The Edo State government has said that its concern over the economic hardship in the country and its implication on the people of the state has made it difficult to decide whether or not to impose a total lockdown on the state over the rampaging coronavirus.
Expressing this concern on Wednesday in Benin City, the state capital, the governor, Mr. Godwin Obaseki, reiterated that with 11 confirmed cases of COVID-19 in Edo State, as at April 8, evidence showed that the number of cases was likely to increase significantly in the next few weeks.
The governor, who has just completed 14-day self-isolation, after exposure to confirmed cases of coronavirus, stated that throughout the isolation period, he effectively coordinated the state’s efforts to stem the spread of the deadly virus.
He said: “As at today (Wednesday), Edo State has 11 confirmed cases and sadly one death from COVID-19. Unfortunately, from the evidence we now have, the number of cases is likely to increase significantly in the next few weeks, unless we take very drastic actions now, to slow down the spread.
“We have gathered information that large numbers of our citizens who travelled back home in the last several weeks from overseas may not have self-isolated themselves. Although majority of the current cases are individuals with travel history and their relatives, in the coming days, we are likely to see community transmission of the virus to people who do not have any travel history.”
Obaseki noted that Edo government’s response strategy was geared towards ensuring that the livelihoods of the people were protected.
He said: “Edo State government is very reluctant to have a total shut down of the state, because of the hardship it will cause to our people. However, if we are going to stop the spread of the virus, every person must be involved, it must be a shared responsibility. Government alone cannot stop it, without the active cooperation of the citizens.
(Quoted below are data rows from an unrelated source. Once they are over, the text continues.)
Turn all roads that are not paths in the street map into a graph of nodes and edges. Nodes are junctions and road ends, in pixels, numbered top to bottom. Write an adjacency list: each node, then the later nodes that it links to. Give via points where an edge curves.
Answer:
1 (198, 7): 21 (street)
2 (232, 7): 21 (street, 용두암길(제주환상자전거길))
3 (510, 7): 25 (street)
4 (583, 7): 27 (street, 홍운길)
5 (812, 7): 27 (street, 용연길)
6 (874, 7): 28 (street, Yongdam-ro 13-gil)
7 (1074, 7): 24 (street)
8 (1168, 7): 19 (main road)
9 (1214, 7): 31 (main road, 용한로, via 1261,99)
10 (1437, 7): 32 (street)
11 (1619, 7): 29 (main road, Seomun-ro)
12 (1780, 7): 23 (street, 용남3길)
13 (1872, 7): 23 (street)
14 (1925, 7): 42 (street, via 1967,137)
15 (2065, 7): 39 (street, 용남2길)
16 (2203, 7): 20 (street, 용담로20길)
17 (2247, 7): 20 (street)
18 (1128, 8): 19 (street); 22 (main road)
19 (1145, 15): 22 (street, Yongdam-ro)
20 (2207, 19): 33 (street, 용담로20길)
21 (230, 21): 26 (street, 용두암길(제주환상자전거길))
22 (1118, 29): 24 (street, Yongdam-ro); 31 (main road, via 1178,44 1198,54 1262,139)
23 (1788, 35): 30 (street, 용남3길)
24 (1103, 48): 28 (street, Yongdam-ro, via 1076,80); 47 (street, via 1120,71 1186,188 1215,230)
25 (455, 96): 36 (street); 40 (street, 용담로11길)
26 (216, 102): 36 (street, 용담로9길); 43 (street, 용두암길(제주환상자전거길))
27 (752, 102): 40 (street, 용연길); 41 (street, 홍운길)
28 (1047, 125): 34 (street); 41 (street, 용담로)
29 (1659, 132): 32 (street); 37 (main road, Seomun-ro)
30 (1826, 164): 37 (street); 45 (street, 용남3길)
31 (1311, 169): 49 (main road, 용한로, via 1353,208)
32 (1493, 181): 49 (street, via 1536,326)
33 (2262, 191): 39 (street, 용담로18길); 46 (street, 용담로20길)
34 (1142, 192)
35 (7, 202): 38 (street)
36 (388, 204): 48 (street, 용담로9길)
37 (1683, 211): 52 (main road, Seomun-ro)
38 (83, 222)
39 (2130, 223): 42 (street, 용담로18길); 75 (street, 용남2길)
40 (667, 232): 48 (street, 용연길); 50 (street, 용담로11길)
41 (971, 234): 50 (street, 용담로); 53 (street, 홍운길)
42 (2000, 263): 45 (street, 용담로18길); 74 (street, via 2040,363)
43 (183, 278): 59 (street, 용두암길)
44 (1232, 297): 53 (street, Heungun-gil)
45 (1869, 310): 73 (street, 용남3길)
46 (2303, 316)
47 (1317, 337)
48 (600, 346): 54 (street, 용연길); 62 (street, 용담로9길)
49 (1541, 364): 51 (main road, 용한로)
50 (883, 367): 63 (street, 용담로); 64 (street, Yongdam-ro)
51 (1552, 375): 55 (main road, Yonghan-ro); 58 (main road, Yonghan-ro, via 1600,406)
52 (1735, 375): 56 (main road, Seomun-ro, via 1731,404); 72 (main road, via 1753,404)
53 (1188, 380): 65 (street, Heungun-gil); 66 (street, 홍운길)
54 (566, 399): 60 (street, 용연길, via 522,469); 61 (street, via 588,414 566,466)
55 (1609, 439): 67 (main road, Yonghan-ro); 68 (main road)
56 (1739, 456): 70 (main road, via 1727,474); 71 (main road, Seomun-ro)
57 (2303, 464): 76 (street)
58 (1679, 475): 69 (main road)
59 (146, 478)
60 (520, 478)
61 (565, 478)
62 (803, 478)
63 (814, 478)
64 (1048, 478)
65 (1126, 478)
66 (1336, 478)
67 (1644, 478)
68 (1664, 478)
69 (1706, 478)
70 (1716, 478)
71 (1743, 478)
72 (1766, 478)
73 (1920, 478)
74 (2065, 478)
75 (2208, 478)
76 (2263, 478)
“The COVID-19 virus does not spread on its own. It is people who spread it when they move around. So, if we can reduce the movement of people for a period, and keep safe distance from other people, the virus will not spread. Government will now strictly enforce all the guidelines which have been announced to control the spread of COVID-19.
“For the next 14 days, it is compulsory that every person in Edo State must wear a face mask in public. The Edo State Association of Tailors and Fashion Designers are mass-producing high-quality reusable face masks at affordable prices. Any gathering of more than 20 people will be immediately dispersed and persons involved will be prosecuted.
“Markets in Edo State will be shut for fumigation, sanitisation and thorough cleaning over the next 30 days. All those selling essential items like food and medicines will be relocated by the local government to the nearest open spaces where they can sell, while observing social distancing regulations.
“The Edo State government will shut down any hotel found to be hosting guests who travelled from outside Edo State and did not inform the COVID-19 response team to screen such guests. Vehicles with passengers not adhering to the social distancing regulations will be impounded and the driver will be prosecuted.”
The governor of Edo State also urged residents of the state to take ownership of the campaign to rid the state of the Coronavirus pandemic.
He said: “Every business premises and household must have hand-washing facilities at points of entry and should please insist that everyone must wash their hands before entering.
“All government hospitals and primary healthcare centres will be used as screening centres to screen citizens who believe they may have been exposed or suspect that they may have symptoms of COVID-19. We have now completed the first set of training for all health workers in Edo State, who will man the screening and isolation centres.”
Obaseki also stated that Edo government would work with the local governments, religious organisations and traditional rulers to distribute food items to the most affected and the most vulnerable members of the communities.